P protein is a component of an intracellular chloride-selective ion channel regulating melanosome pH. It is involved in melanin production essential for the normal coloring of skin, eyes, and hair. This gene seems to be the main determinant of eye color depending on the amount of melanin production in the iris stroma (large amounts giving rise to brown eyes; little to no melanin giving rise to blue eyes).

This gene is mutated in Astyanax mexicanus, a Mexican fish which is characterized by a chronic albinism in cave-dwelling individuals. It exists as a deletion in fish from the Pachón and Molino caves, which produces albinism.

== Clinical significance ==
Mutations in the OCA2 gene cause a disruption in the normal production of melanin; therefore, causing vision problems and reductions in hair, skin, and eye color. Oculocutaneous albinism caused by mutations in the OCA2 gene is called oculocutaneous albinism type 2. The prevalence of OCA type 2 is estimated at 1/38,000-1/40,000 in most populations throughout the world, with a higher prevalence in the African population of 1/3,900–1/1,500. Other diseases associated with the deletion of the OCA2 gene are Angelman syndrome (light-colored hair and fair skin) and Prader–Willi syndrome (unusually light-colored hair and fair skin). With both these syndromes, the deletion often occurs in individuals with either syndrome.

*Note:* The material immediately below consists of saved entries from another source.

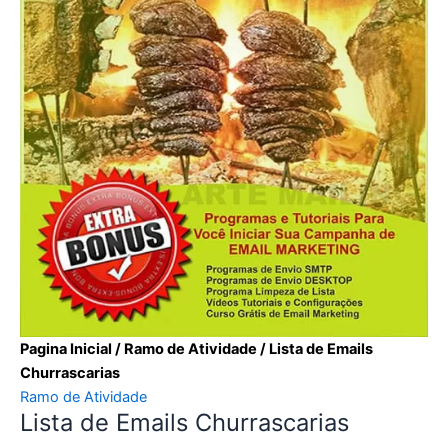
Pagina Inicial
/
Ramo de Atividade
/ Lista de Emails
Churrascarias
Ramo de Atividade
Lista de Emails Churrascarias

A mutation in the HERC2 gene adjacent to OCA2, affecting OCA2's expression in the human iris, is found common to nearly all people with blue eyes. It has been hypothesized that all blue-eyed humans share a single common ancestor with whom the mutation originated.

The His615Arg allele of OCA2 is involved in the light skin tone and the derived allele is restricted to East Asia with high frequencies, with highest frequencies in Eastern East Asia (49-63%), midrange frequencies in Southeast Asia, and the lowest frequencies in Western China and some Eastern European populations.